Later today sees the monthly policy announcements from both the Bank of England (BOE) and European Central Bank (ECB). Whilst both are expected to adopt a ‘wait and see’ approach and leave official policy unchanged, given the weakness in the respective economies including the recent loss for the UK of its AAA credit rating and for the euro zone, the difficult bail-out of Cyprus, we may just see a ‘tweaking’ of policy as today unfolds.
Overnight, we have seen the monthly policy announcement from the Bank of Japan (BOJ) with its new Governor Haruhiko Kuroda. It has embarked on an aggressive monetary stance determined to fight deflation.
The BoJ left Japanese interest rates untouched at record lows but indicated that it would pursue quantitative easing as long it was necessary in order to achieve its new 2% inflation target. With regard to asset purchases, the BoJ plans to double its holdings and said it was likely to buy 7 trillion yen in long-term Japanese government bonds per month.
Yesterday saw US dollar weakness after the publication of a disappointing ADP report and ISM Non Manufacturing data. The ISM institute’s non-manufacturing sector survey fell to 54.4 for March, lower than expectations.
A weaker than expected ADP National Employment Report showing an increase of just 158,000 jobs, well below the consensus forecast of 200,000 also hit the dollar.
The pound continues to fall ahead of the BOE decision at 12 noon today. Yesterday saw the publication of data from the UK construction industry which showed yet another decline in March, albeit at a slower pace than that seen the previous two months.

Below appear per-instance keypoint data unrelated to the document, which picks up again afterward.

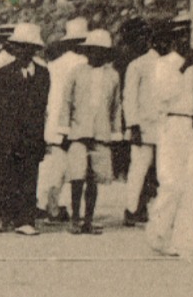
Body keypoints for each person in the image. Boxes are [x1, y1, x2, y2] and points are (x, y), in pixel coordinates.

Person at [146, 20, 193, 257]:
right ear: (172, 41)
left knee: (192, 184)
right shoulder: (163, 65)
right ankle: (157, 233)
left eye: (186, 37)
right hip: (171, 124)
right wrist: (183, 68)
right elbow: (163, 95)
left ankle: (183, 243)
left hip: (192, 128)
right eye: (178, 37)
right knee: (171, 182)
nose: (182, 41)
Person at [0, 22, 50, 235]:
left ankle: (26, 219)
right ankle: (3, 215)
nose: (23, 51)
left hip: (33, 135)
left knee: (29, 176)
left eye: (27, 47)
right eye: (19, 46)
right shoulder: (2, 73)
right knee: (6, 176)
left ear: (34, 50)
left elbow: (43, 107)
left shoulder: (43, 74)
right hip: (9, 135)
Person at [62, 28, 125, 235]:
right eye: (92, 50)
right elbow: (67, 102)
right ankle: (75, 219)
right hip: (79, 132)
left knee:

Factors to blame include the unusually bad weather conditions and subdued underlying demand. The Markit survey also highlighted the civil engineering sector as the biggest drag on the sector during the four-week period, with the pace of contraction being the fastest since October 2009.
Tim Moore, Markit's Senior Economist said "Shrinking investment spending and intermittent output disruptions amid unusually bad weather kept the UK Construction PMI entrenched in contraction territory at the end of the first quarter. The negative print for construction output mirrors that seen for manufacturing, and now leaves the service sector as the last great hope for avoiding another slide in UK GDP"
David Noble, Chief Executive Officer at the Chartered Institute of Purchasing & Supply said “The construction sector seems to have a spring in its step as confidence hit its highest level in a year despite the challenging state of the weather, performance and output in March. Whether this is a reaction to the government’s efforts to rejuvenate construction or simply an acknowledgement that things could not have been much worse than in February, we will have to wait and see."